Passage shown below:

This study showed that globally, half (51.4%) of the women during pregnancy and postpartum were perceived by physicians to be at VTE risk, mostly mild in intensity. The risk was higher during the postpartum period, consistent with previous findings.[16] However, perceived VTE risk in the present study was higher than that reported in two previous cross-sectional studies. In a noninterventional, multinational study conducted at seven centers in the Arabian Gulf countries, 32% (1,337 of 4,131) of the eligible pregnant women were at VTE risk,[17] almost equal to two-thirds of that observed for the Middle-East in the present study. In another study in Ireland, 40% (145 of 364) of the pregnant and postpartum women were at risk,[18] nearly half of that observed for Eurasia in the present study. This notable difference in perceived risk could be attributed to a high incidence of previous abnormal pregnancies in the present study (31.3%), possibly impacting physicians' perception of risk. The perceived risk was highest in Eurasia (90%), both during pregnancy and postpartum. This could be partly attributed to the fact that VTE risk factors such as smoking, gross varicose veins, previous abnormal pregnancies, previous superficial vein thrombosis, venous insufficiency, family histories of VTE, cancer, and thrombophilia were most frequently reported in Eurasia. On the contrary, South Asia presented the lowest perceived risk, which could be partly attributed to less frequently reported risk factors in this region.
The increased VTE prophylaxis in the present study correlates with the perceived risk, with majority of at-risk women (>90%) receiving prophylaxis as per the guidelines. This trend appears clinically favorable, as timely and adequate prophylaxis reduces VTE-related morbidity and mortality because of a narrow therapeutic window. As expected, the frequency of prophylaxis in the present study was also much higher than that reported in the two previous cross-sectional studies in Arabian Gulf countries and Ireland (8.3 and 69% at-risk women receiving prophylaxis, respectively).[17] [18] Interestingly, the data also showed that the proportion of at-risk women receiving prophylaxis was lower in South Asia, probably because of two reasons. First, a misconception that obstetric VTE incidence is lower in Asian women than in Caucasian women, thereby negatively impacting the prophylaxis decision.[19] Second, the BMI cut-off for obesity is lower for Asians (>27 kg/m2) than for Caucasians (≥30 kg/m2); however, this difference is apparently not considered while evaluating VTE risk in Asian women, and the cut-off for Caucasians is often applied to Asian women as well.[20] [21]
The study also showed that prophylaxis was more commonly prescribed during puerperium than during pregnancy, while about half of the at-risk women received prophylaxis during both pregnancy and puerperium. This trend was expected because VTE risk is greater during puerperium than during pregnancy.[3]
Additionally, nearly half of the prophylaxis globally comprised a combination of both mechanical and pharmacological treatments during pregnancy. Eurasia and South Asia followed a similar trend, while pharmacological treatment was predominantly used in Africa and the Middle-East. Mechanical prophylaxis with elastic stockings or intermittent pneumatic compression can be used in pregnant women with high risk of VTE.[8] However, there is limited evidence to prove that these devices are effective. In case of pharmacological prophylaxis, though enormous evidence is available on its safety and efficacy,[22] majority of it is derived from case studies, expert opinion, and extrapolations from nonpregnant women,[23] thereby necessitating the need for randomized controlled trials.

End of Passage shown.

### Task item
In the passage on VTE risk in pregnancy and postpartum, which region had the highest perceived risk, and what was the figure? The records that follow come from a separate source.

Records below:

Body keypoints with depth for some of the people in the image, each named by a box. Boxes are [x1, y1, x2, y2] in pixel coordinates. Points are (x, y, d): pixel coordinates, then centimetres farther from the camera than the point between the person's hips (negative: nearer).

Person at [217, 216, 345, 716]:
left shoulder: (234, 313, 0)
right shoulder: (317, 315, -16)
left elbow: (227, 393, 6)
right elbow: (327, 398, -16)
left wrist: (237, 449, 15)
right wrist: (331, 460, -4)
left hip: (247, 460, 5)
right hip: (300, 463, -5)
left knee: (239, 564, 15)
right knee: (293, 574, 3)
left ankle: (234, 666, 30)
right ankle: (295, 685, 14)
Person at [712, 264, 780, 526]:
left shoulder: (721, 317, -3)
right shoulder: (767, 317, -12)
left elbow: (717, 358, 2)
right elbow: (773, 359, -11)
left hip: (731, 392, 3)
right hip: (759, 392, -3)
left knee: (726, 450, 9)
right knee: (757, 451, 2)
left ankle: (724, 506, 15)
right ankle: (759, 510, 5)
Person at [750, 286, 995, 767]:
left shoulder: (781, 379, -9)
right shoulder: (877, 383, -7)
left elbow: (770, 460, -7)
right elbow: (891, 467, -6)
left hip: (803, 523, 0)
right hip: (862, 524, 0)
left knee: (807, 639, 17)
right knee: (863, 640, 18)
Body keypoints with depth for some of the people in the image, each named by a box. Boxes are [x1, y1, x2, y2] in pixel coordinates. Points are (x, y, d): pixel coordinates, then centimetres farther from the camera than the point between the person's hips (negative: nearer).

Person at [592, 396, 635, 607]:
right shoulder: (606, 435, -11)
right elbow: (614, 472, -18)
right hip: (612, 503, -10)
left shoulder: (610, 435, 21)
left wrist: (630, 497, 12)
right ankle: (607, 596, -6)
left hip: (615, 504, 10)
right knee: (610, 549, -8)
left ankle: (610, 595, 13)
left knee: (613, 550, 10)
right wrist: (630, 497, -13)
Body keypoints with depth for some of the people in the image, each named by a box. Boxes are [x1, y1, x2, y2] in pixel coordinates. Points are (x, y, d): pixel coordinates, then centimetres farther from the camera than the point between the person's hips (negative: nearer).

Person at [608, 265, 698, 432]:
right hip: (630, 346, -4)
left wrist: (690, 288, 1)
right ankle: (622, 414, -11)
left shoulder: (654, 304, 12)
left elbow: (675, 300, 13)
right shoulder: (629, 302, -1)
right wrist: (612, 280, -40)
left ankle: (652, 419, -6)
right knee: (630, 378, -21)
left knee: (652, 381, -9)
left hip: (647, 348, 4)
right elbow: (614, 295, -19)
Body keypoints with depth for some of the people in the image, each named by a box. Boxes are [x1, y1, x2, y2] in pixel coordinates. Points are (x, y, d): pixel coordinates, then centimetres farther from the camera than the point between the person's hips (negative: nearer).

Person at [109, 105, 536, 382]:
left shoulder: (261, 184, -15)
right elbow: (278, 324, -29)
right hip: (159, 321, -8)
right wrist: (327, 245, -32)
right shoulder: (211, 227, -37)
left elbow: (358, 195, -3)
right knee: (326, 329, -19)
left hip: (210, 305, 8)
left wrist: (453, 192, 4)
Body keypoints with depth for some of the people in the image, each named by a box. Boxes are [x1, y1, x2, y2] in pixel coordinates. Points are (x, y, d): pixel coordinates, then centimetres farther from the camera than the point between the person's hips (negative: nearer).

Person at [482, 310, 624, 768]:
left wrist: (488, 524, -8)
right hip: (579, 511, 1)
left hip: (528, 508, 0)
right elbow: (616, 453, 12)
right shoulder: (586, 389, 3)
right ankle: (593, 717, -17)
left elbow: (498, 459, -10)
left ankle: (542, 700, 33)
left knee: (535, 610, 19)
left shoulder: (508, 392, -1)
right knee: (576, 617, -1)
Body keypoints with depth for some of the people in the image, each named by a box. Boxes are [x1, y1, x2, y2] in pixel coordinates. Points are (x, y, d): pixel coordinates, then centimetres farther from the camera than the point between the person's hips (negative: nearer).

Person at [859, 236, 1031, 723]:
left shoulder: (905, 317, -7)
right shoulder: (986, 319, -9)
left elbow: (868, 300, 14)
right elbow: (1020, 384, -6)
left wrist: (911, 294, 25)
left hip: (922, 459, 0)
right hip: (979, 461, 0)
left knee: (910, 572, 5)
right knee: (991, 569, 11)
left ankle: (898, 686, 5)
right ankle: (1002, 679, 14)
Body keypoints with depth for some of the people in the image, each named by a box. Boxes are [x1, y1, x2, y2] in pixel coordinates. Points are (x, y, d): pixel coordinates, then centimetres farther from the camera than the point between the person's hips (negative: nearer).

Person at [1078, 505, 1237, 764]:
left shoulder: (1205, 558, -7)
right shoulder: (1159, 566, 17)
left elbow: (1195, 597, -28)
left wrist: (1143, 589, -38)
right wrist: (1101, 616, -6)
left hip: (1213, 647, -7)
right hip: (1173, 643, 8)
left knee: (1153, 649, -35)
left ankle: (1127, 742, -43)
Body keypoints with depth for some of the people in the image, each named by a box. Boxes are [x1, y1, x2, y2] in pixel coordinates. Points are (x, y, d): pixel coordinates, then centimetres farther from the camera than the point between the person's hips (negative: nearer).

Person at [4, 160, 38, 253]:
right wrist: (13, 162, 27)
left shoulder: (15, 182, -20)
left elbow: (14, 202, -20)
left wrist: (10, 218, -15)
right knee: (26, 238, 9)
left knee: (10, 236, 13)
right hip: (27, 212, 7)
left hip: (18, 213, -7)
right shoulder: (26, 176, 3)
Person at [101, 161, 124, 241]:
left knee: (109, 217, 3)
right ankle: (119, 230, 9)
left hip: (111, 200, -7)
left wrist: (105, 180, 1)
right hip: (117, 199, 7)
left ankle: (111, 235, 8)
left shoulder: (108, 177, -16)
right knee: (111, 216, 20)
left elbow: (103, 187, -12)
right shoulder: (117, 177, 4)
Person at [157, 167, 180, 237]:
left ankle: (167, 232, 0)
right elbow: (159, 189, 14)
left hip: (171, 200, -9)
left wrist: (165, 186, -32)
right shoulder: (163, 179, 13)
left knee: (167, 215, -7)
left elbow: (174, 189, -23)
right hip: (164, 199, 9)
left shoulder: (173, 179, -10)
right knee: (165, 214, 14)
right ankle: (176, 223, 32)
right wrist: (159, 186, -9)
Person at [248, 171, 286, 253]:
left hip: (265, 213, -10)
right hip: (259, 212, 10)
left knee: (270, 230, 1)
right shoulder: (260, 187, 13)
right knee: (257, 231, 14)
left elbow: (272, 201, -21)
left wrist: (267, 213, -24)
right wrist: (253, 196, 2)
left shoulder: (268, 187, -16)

End of Records.

### Exercise solution
Eurasia, at 90%.